[Items from a data source]
----------------
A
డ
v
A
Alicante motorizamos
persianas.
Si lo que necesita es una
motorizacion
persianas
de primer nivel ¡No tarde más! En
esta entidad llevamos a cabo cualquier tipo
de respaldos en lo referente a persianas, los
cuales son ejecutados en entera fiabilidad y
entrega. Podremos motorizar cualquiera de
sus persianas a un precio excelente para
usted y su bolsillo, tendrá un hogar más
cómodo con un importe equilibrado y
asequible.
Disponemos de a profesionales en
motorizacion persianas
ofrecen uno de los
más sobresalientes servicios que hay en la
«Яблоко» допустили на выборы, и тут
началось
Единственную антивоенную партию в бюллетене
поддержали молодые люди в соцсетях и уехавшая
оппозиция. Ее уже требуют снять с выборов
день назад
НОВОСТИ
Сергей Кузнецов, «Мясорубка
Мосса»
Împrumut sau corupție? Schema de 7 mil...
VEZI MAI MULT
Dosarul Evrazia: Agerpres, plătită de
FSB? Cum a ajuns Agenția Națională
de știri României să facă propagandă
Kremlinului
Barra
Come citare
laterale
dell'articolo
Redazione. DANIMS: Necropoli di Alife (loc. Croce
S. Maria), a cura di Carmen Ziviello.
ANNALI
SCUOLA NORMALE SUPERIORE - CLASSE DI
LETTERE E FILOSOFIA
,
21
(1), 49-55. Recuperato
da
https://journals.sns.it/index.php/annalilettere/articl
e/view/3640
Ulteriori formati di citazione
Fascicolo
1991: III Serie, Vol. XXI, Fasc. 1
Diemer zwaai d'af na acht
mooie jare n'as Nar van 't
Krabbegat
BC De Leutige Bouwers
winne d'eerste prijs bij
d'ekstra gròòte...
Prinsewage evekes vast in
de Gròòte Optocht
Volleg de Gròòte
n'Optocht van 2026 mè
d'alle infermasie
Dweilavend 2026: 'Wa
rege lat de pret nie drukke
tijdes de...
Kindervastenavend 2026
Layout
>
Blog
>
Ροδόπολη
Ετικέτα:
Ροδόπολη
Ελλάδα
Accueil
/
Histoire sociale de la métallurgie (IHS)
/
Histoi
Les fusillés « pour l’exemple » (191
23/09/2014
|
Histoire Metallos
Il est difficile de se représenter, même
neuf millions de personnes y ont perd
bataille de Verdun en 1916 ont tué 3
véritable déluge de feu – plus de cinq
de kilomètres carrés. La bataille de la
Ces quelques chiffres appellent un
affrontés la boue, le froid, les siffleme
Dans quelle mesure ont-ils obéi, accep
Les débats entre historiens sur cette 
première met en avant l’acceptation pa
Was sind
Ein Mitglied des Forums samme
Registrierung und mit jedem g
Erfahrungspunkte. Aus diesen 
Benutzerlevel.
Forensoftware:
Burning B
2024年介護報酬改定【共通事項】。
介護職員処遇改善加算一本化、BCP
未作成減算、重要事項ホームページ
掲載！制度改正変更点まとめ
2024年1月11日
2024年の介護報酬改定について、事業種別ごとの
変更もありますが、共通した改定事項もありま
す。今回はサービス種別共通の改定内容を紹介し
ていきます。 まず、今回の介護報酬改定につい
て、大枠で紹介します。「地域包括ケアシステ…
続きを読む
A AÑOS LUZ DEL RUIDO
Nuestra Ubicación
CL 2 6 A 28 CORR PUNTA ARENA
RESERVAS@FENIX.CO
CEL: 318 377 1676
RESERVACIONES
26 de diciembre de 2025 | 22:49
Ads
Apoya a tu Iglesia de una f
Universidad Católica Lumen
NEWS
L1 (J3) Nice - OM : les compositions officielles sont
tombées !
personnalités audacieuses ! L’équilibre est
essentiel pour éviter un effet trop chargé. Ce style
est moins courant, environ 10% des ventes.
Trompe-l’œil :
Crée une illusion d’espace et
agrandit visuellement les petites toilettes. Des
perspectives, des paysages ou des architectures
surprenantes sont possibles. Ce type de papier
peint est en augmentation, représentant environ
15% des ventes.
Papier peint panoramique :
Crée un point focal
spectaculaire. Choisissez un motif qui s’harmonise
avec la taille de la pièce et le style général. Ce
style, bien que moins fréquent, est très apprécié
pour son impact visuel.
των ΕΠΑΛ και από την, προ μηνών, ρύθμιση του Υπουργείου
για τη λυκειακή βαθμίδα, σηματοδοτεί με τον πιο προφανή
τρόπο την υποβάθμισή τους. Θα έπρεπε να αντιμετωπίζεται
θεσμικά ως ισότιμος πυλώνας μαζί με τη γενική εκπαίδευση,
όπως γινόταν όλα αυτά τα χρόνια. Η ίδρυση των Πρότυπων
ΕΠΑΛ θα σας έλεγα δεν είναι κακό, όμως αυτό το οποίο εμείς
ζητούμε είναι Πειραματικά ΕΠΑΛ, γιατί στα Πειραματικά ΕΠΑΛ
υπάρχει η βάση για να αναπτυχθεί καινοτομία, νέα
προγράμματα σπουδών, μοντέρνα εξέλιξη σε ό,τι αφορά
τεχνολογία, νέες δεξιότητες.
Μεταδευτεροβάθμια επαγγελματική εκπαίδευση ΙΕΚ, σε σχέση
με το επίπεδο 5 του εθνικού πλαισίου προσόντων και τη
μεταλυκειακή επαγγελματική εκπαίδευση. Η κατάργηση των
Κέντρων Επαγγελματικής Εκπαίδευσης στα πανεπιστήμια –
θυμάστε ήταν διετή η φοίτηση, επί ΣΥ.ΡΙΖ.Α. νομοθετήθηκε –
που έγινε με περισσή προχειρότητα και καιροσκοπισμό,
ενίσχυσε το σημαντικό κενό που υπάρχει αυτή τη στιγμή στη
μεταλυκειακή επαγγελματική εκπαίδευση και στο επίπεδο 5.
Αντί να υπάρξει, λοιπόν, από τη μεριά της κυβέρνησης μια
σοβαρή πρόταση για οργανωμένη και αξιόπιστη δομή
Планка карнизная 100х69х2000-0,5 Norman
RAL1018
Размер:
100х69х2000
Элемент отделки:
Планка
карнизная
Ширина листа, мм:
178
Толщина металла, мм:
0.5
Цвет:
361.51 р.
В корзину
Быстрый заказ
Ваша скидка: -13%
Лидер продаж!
----------------
▶ [Directions for this task]:
Render every line of text in the items above as a JSON list of strings, one string per line, leaving out blank lines.

▶ [Exercise answer]:
[
  "A",
  "డ",
  "v",
  "A",
  "Alicante motorizamos",
  "persianas.",
  "Si lo que necesita es una",
  "motorizacion",
  "persianas",
  "de primer nivel ¡No tarde más! En",
  "esta entidad llevamos a cabo cualquier tipo",
  "de respaldos en lo referente a persianas, los",
  "cuales son ejecutados en entera fiabilidad y",
  "entrega. Podremos motorizar cualquiera de",
  "sus persianas a un precio excelente para",
  "usted y su bolsillo, tendrá un hogar más",
  "cómodo con un importe equilibrado y",
  "asequible.",
  "Disponemos de a profesionales en",
  "motorizacion persianas",
  "ofrecen uno de los",
  "más sobresalientes servicios que hay en la",
  "«Яблоко» допустили на выборы, и тут",
  "началось",
  "Единственную антивоенную партию в бюллетене",
  "поддержали молодые люди в соцсетях и уехавшая",
  "оппозиция. Ее уже требуют снять с выборов",
  "день назад",
  "НОВОСТИ",
  "Сергей Кузнецов, «Мясорубка",
  "Мосса»",
  "Împrumut sau corupție? Schema de 7 mil...",
  "VEZI MAI MULT",
  "Dosarul Evrazia: Agerpres, plătită de",
  "FSB? Cum a ajuns Agenția Națională",
  "de știri României să facă propagandă",
  "Kremlinului",
  "Barra",
  "Come citare",
  "laterale",
  "dell'articolo",
  "Redazione. DANIMS: Necropoli di Alife (loc. Croce",
  "S. Maria), a cura di Carmen Ziviello.",
  "ANNALI",
  "SCUOLA NORMALE SUPERIORE - CLASSE DI",
  "LETTERE E FILOSOFIA",
  ",",
  "21",
  "(1), 49-55. Recuperato",
  "da",
  "https://journals.sns.it/index.php/annalilettere/articl",
  "e/view/3640",
  "Ulteriori formati di citazione",
  "Fascicolo",
  "1991: III Serie, Vol. XXI, Fasc. 1",
  "Diemer zwaai d'af na acht",
  "mooie jare n'as Nar van 't",
  "Krabbegat",
  "BC De Leutige Bouwers",
  "winne d'eerste prijs bij",
  "d'ekstra gròòte...",
  "Prinsewage evekes vast in",
  "de Gròòte Optocht",
  "Volleg de Gròòte",
  "n'Optocht van 2026 mè",
  "d'alle infermasie",
  "Dweilavend 2026: 'Wa",
  "rege lat de pret nie drukke",
  "tijdes de...",
  "Kindervastenavend 2026",
  "Layout",
  ">",
  "Blog",
  ">",
  "Ροδόπολη",
  "Ετικέτα:",
  "Ροδόπολη",
  "Ελλάδα",
  "Accueil",
  "/",
  "Histoire sociale de la métallurgie (IHS)",
  "/",
  "Histoi",
  "Les fusillés « pour l’exemple » (191",
  "23/09/2014",
  "|",
  "Histoire Metallos",
  "Il est difficile de se représenter, même",
  "neuf millions de personnes y ont perd",
  "bataille de Verdun en 1916 ont tué 3",
  "véritable déluge de feu – plus de cinq",
  "de kilomètres carrés. La bataille de la",
  "Ces quelques chiffres appellent un",
  "affrontés la boue, le froid, les siffleme",
  "Dans quelle mesure ont-ils obéi, accep",
  "Les débats entre historiens sur cette ",
  "première met en avant l’acceptation pa",
  "Was sind",
  "Ein Mitglied des Forums samme",
  "Registrierung und mit jedem g",
  "Erfahrungspunkte. Aus diesen ",
  "Benutzerlevel.",
  "Forensoftware:",
  "Burning B",
  "2024年介護報酬改定【共通事項】。",
  "介護職員処遇改善加算一本化、BCP",
  "未作成減算、重要事項ホームページ",
  "掲載！制度改正変更点まとめ",
  "2024年1月11日",
  "2024年の介護報酬改定について、事業種別ごとの",
  "変更もありますが、共通した改定事項もありま",
  "す。今回はサービス種別共通の改定内容を紹介し",
  "ていきます。 まず、今回の介護報酬改定につい",
  "て、大枠で紹介します。「地域包括ケアシステ…",
  "続きを読む",
  "A AÑOS LUZ DEL RUIDO",
  "Nuestra Ubicación",
  "CL 2 6 A 28 CORR PUNTA ARENA",
  "RESERVAS@FENIX.CO",
  "CEL: 318 377 1676",
  "RESERVACIONES",
  "26 de diciembre de 2025 | 22:49",
  "Ads",
  "Apoya a tu Iglesia de una f",
  "Universidad Católica Lumen",
  "NEWS",
  "L1 (J3) Nice - OM : les compositions officielles sont",
  "tombées !",
  "personnalités audacieuses ! L’équilibre est",
  "essentiel pour éviter un effet trop chargé. Ce style",
  "est moins courant, environ 10% des ventes.",
  "Trompe-l’œil :",
  "Crée une illusion d’espace et",
  "agrandit visuellement les petites toilettes. Des",
  "perspectives, des paysages ou des architectures",
  "surprenantes sont possibles. Ce type de papier",
  "peint est en augmentation, représentant environ",
  "15% des ventes.",
  "Papier peint panoramique :",
  "Crée un point focal",
  "spectaculaire. Choisissez un motif qui s’harmonise",
  "avec la taille de la pièce et le style général. Ce",
  "style, bien que moins fréquent, est très apprécié",
  "pour son impact visuel.",
  "των ΕΠΑΛ και από την, προ μηνών, ρύθμιση του Υπουργείου",
  "για τη λυκειακή βαθμίδα, σηματοδοτεί με τον πιο προφανή",
  "τρόπο την υποβάθμισή τους. Θα έπρεπε να αντιμετωπίζεται",
  "θεσμικά ως ισότιμος πυλώνας μαζί με τη γενική εκπαίδευση,",
  "όπως γινόταν όλα αυτά τα χρόνια. Η ίδρυση των Πρότυπων",
  "ΕΠΑΛ θα σας έλεγα δεν είναι κακό, όμως αυτό το οποίο εμείς",
  "ζητούμε είναι Πειραματικά ΕΠΑΛ, γιατί στα Πειραματικά ΕΠΑΛ",
  "υπάρχει η βάση για να αναπτυχθεί καινοτομία, νέα",
  "προγράμματα σπουδών, μοντέρνα εξέλιξη σε ό,τι αφορά",
  "τεχνολογία, νέες δεξιότητες.",
  "Μεταδευτεροβάθμια επαγγελματική εκπαίδευση ΙΕΚ, σε σχέση",
  "με το επίπεδο 5 του εθνικού πλαισίου προσόντων και τη",
  "μεταλυκειακή επαγγελματική εκπαίδευση. Η κατάργηση των",
  "Κέντρων Επαγγελματικής Εκπαίδευσης στα πανεπιστήμια –",
  "θυμάστε ήταν διετή η φοίτηση, επί ΣΥ.ΡΙΖ.Α. νομοθετήθηκε –",
  "που έγινε με περισσή προχειρότητα και καιροσκοπισμό,",
  "ενίσχυσε το σημαντικό κενό που υπάρχει αυτή τη στιγμή στη",
  "μεταλυκειακή επαγγελματική εκπαίδευση και στο επίπεδο 5.",
  "Αντί να υπάρξει, λοιπόν, από τη μεριά της κυβέρνησης μια",
  "σοβαρή πρόταση για οργανωμένη και αξιόπιστη δομή",
  "Планка карнизная 100х69х2000-0,5 Norman",
  "RAL1018",
  "Размер:",
  "100х69х2000",
  "Элемент отделки:",
  "Планка",
  "карнизная",
  "Ширина листа, мм:",
  "178",
  "Толщина металла, мм:",
  "0.5",
  "Цвет:",
  "361.51 р.",
  "В корзину",
  "Быстрый заказ",
  "Ваша скидка: -13%",
  "Лидер продаж!"
]